_LIST OF TASKS_
1. Summarize the Airflow thread in two sentences.
2. In the Airflow thread, list every environment variable name set for the container named "base".
## BEGIN TEXT EXCERPT
PaulienVa commented 4 months ago

Yes:


metadata:
  labels:
   app.kubernetes.io/component: executor
   app.kubernetes.io/instance: airflow
   app.kubernetes.io/managed-by: airflow.stackable.tech_airflowcluster
   app.kubernetes.io/name: airflow
   app.kubernetes.io/role-group: executor-template
   app.kubernetes.io/version: 2.8.1-stackable24.3.0
   stackable.tech/vendor: Stackable

spec:
  affinity: {}
  containers:
  - env:
   - name: AIRFLOW__CORE__SQL_ALCHEMY_CONN
     valueFrom:
       secretKeyRef:
         key: connections.sqlalchemyDatabaseUri
         name: simple-airflow-credentials
   - name: AIRFLOW__CORE__EXECUTOR
     value: LocalExecutor
   - name: AIRFLOW__KUBERNETES_EXECUTOR__NAMESPACE
     value: <NAMESPACE>
   - name: AIRFLOW__CORE__DAGS_FOLDER
     value: /stackable/app/git/current/dags
   image: docker.stackable.tech/stackable/airflow:2.8.1-stackable24.3.0
   imagePullPolicy: Always
   name: base
   resources:
     limits:
       cpu: 800m
       memory: 2Gi
     requests:
       cpu: 400m
       memory: 2Gi
   volumeMounts:
   - mountPath: /tmp/ca-cert
     name: cert-ca
   - mountPath: /stackable/app/git
     name: content-from-git
   - mountPath: /stackable/app/config
     name: config
   - mountPath: /stackable/app/log_config
     name: log-config
   - mountPath: /stackable/log
     name: log
  enableServiceLinks: false
  initContainers:
  - args:
   - /stackable/git-sync --repo=https://custom.gitlab.com/repos/airflow-dags.git --ref=main --depth=10 --period=20s --link=current --root=/tmp/git --rev=HEAD --git-config='safe.directory:/tmp/git,http.sslCAInfo:/tmp/ca-cert/ca.crt' --one-time=true

   command:
   - /bin/bash
   - -x
   - -euo
   - pipefail
   - -c
   env:
   - name: GITSYNC_USERNAME
     valueFrom:
       secretKeyRef:
         key: user
         name: gitcredentials
   - name: GITSYNC_PASSWORD
     valueFrom:
       secretKeyRef:
         key: password
         name: gitcredentials
   image: docker.stackable.tech/stackable/airflow:2.8.1-stackable24.3.0
   imagePullPolicy: Always
   name: gitsync-1

   resources:
     limits:
       cpu: 200m
       memory: 64Mi
     requests:
       cpu: 100m
       memory: 64Mi

   volumeMounts:
   - mountPath: /tmp/git
     name: content-from-git
  restartPolicy: Never
  securityContext:
   fsGroup: 1000
   runAsGroup: 0
   runAsUser: 1000
  serviceAccountName: airflow-serviceaccount
  terminationGracePeriodSeconds: 300
  volumes:

  - configMap:
     items:
     - key: ca.crt
       path: ca.crt
     name: cert-ca
   name: cert-ca
  - configMap:
     name: airflow-executor-kubernetes
   name: config
  - emptyDir:
     sizeLimit: 30Mi
   name: log
  - configMap:
     name: airflow-executor-kubernetes
   name: log-config
  - emptyDir: {}
   name: content-from-git
razvan commented 4 months ago

It looks like you are using SDP 24.3.0 which doesn't contain the fix from #456

app.kubernetes.io/version: 2.8.1-stackable24.3.0

To take advantage of that fix, you need to use the development version of the Airflow operator as suggested or wait until 24.7 is out. This should happen in the next couple of weeks.
## END TEXT EXCERPT
## BEGIN RAW RECORDS
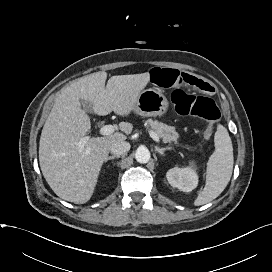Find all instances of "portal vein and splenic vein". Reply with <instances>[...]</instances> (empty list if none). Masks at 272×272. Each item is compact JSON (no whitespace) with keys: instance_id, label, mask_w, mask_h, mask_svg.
Here are the masks:
<instances>
[{"instance_id":"portal-vein-and-splenic-vein-1","label":"portal vein and splenic vein","mask_w":272,"mask_h":272,"mask_svg":"<svg viewBox=\"0 0 272 272\" xmlns=\"http://www.w3.org/2000/svg\"><path fill=\"white\" fill-rule=\"evenodd\" d=\"M113 132H114V126H112V125H104V126H102V127L100 128V130H99V133H100L101 135H104V136L110 135V134H112ZM149 134H150L151 138H152L154 141H156L157 143L160 142V139H159V137L157 136V134H156L155 132L149 131ZM89 139H90L89 136L83 137V138L80 140L79 145H80V146H83L85 143H87V141H88Z\"/></svg>"}]
</instances>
## END RAW RECORDS
_ANSWERS BY TASK_
1. PaulienVa posts an Airflow executor configuration whose version label reads 2.8.1-stackable24.3.0. razvan replies that SDP 24.3.0 does not contain the fix from #456, and that getting it means using the development version of the Airflow operator or waiting for 24.7, which should be out in the next couple of weeks.

2.
- AIRFLOW__CORE__SQL_ALCHEMY_CONN
- AIRFLOW__CORE__EXECUTOR
- AIRFLOW__KUBERNETES_EXECUTOR__NAMESPACE
- AIRFLOW__CORE__DAGS_FOLDER